**ARAHAN TUGAS 1**
Ulangi dengan tepat bagian teks tentang impor pangan yang dimulai dengan "Banyak kontroversi, pro" dan berlanjut hingga "dan daging sapi.".
**ARAHAN TUGAS 2**
Lanjutkan teks tentang impor pangan dengan menuliskan bagian berikutnya setelah kalimat terakhirnya.

**TEKS YANG DIBERIKAN**

Banyak kontroversi, pro dan kontra atas penangkapan Tom Lembong terkait dengan kebijakan impor gula. Karena jika ditilik ke belakang, bukan hanya Tom Lembong menteri yang melakukan kebijakan impor pangan. Kasus impor pangan sebenarnya tidak hanya terjadi pada gula. Hasil pemeriksaan Badan Pemeriksa Keuangan (BPK) tentang pengelolaan tata niaga impor pangan sejak 2015 hingga Semester I 2017 menemukan 11 kesalahan kebijakan impor pada lima komoditas, yaitu beras, gula, garam, kedelai, sapi, dan daging sapi.
Jika dikelompokkan, kesalahan tersebut terbagi menjadi empat besar. Pertama, impor tak diputuskan di rapat di Kemenko Perekonomian. Kedua, impor tanpa persetujuan kementerian teknis yakni Kementerian Pertanian. Ketiga, impor tak didukung data kebutuhan dan persyaratan dokumen. Keempat, pemasukan impor melebihi dari tenggat yang ditentukan (Khudori, AEPI: Tempo, 1/11/2024).

**INFORMASI YANG DIBERIKAN**
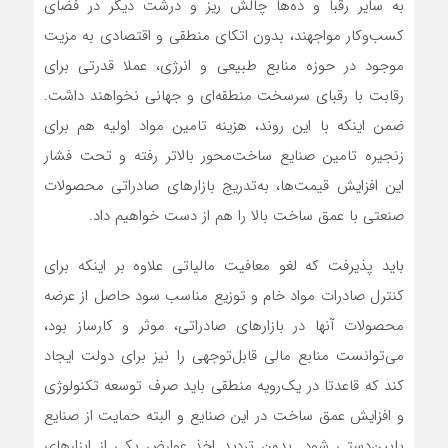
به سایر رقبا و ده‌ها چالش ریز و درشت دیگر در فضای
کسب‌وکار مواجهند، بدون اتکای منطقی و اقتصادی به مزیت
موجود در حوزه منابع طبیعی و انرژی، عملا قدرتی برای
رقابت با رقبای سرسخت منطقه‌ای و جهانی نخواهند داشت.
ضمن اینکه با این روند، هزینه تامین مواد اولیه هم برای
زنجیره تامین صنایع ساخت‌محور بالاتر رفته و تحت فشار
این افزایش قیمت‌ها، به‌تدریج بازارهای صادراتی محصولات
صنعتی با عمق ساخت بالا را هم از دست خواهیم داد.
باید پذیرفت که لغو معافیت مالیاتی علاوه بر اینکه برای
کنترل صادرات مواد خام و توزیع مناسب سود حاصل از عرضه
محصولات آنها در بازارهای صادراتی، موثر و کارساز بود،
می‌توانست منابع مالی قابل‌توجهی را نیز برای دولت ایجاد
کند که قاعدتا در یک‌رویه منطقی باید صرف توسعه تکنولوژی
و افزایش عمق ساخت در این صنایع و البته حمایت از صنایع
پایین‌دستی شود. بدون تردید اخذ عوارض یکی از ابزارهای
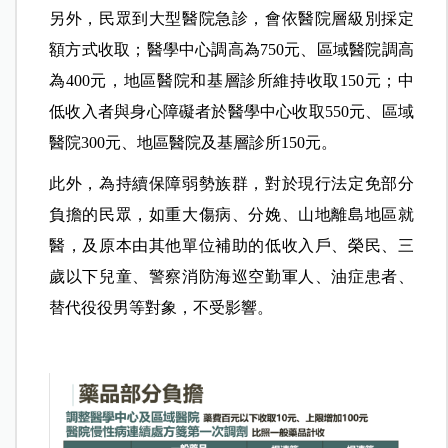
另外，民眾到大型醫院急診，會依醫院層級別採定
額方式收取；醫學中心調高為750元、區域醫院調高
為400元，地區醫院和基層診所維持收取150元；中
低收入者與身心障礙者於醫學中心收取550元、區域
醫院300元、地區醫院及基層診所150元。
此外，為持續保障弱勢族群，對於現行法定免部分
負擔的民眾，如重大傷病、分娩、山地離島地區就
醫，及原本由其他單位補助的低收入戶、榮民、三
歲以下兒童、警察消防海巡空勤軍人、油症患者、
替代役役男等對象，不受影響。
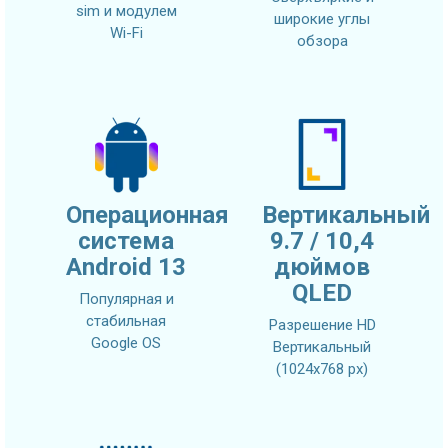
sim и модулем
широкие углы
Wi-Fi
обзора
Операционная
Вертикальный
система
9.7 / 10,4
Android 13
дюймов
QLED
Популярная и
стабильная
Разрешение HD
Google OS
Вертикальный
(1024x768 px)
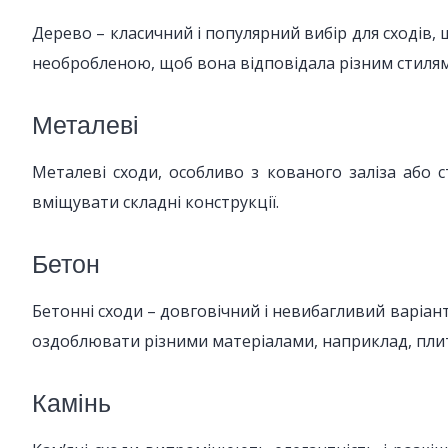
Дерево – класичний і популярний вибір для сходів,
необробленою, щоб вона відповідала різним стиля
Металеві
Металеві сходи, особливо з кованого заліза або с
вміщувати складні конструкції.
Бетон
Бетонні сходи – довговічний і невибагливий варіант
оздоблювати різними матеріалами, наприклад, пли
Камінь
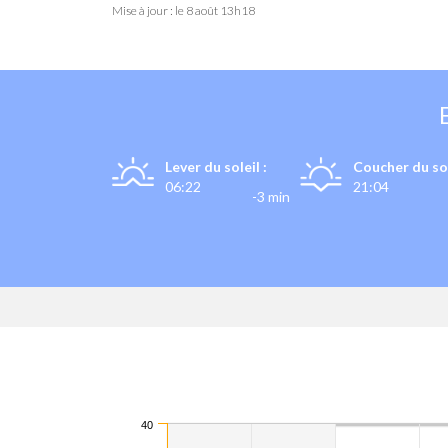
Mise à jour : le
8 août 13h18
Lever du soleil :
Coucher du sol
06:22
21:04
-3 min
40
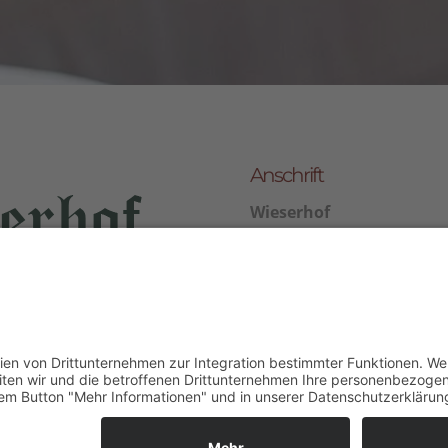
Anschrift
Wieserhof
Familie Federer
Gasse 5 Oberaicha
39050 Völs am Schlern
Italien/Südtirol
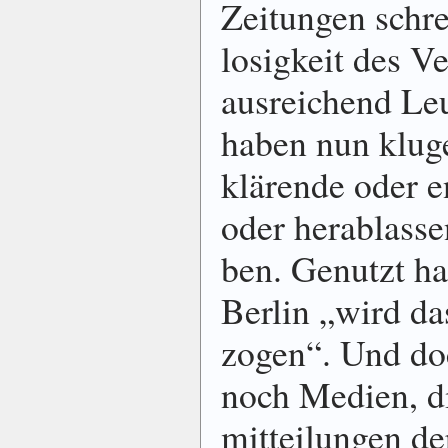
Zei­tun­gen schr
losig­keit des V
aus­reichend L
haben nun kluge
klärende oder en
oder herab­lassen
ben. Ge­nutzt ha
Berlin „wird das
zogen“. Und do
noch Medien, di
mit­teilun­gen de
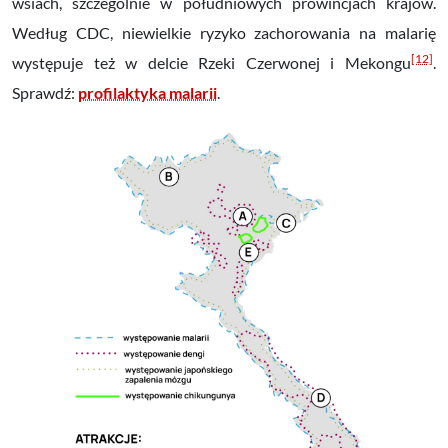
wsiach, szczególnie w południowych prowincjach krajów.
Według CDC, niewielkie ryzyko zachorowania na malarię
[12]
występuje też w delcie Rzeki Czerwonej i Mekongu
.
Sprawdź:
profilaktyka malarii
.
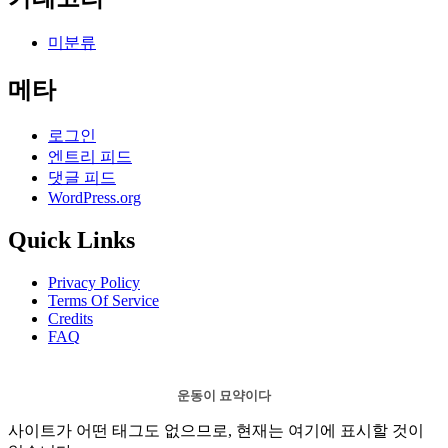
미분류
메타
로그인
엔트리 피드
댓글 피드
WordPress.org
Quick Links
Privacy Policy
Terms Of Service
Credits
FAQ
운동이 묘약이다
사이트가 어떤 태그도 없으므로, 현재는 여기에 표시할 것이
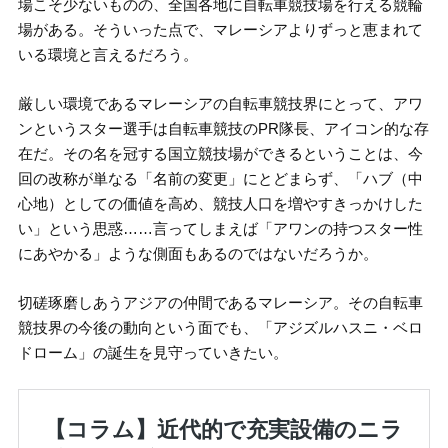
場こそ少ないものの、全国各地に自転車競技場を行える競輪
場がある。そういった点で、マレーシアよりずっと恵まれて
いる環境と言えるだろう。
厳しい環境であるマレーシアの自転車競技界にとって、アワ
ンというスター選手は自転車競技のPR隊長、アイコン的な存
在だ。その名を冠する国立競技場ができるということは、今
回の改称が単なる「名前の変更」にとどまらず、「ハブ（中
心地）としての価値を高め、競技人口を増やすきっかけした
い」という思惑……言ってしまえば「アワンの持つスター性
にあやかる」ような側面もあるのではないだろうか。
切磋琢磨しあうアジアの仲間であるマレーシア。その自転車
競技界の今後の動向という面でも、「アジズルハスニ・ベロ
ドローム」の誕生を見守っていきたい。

**HASIL LATIHAN 1**
Banyak kontroversi, pro dan kontra atas penangkapan Tom Lembong terkait dengan kebijakan impor gula. Karena jika ditilik ke belakang, bukan hanya Tom Lembong menteri yang melakukan kebijakan impor pangan. Kasus impor pangan sebenarnya tidak hanya terjadi pada gula. Hasil pemeriksaan Badan Pemeriksa Keuangan (BPK) tentang pengelolaan tata niaga impor pangan sejak 2015 hingga Semester I 2017 menemukan 11 kesalahan kebijakan impor pada lima komoditas, yaitu beras, gula, garam, kedelai, sapi, dan daging sapi.

**HASIL LATIHAN 2**
Dari sini, publik lantas bertanya-tanya mengapa hanya Tom Lembong yang ditetapkan sebagai tersangka pelaku tindak pidana korupsi (tipikor) atas kebijakan impornya. Pun mempertanyakan kenapa baru sekarang kinerja Tom Lembong dipermasalahkan, sementara data di BPK telah menunjukkan potensi penyimpangan kebijakan impor sejak 2015 sampai dengan 2017. Wajar bila akhirnya muncul dugaan adanya proses penegakan hukum secara tebang pilih dan kesengajaan untuk membuka kotak pandora gurita korupsi di Indonesia.
Dugaan Tebang Pilih dalam Penegakan Hukum Kasus Korupsi Tom Lembong
Tak dipungkiri, aroma politis menyengat di balik penetapan Tom Lembong sebagai tersangka kasus dugaan korupsi impor gula periode 2015-2016. Tak hanya dalam kasus Tom Lembong, kesan tebang pilih dan politisasi hukum dalam penanganan kasus tipikor juga tampak pada kasus yang lain.
Penetapan Tom memicu beragam spekulasi. Tom disebut-sebut jadi korban operasi politik lantaran statusnya sebagai anggota tim pemenangan pasangan Anies-Muhaimin di Pilpres 2024. Saat itu, Tom tergolong keras mengkritik kebijakan Jokowi terkait nikel.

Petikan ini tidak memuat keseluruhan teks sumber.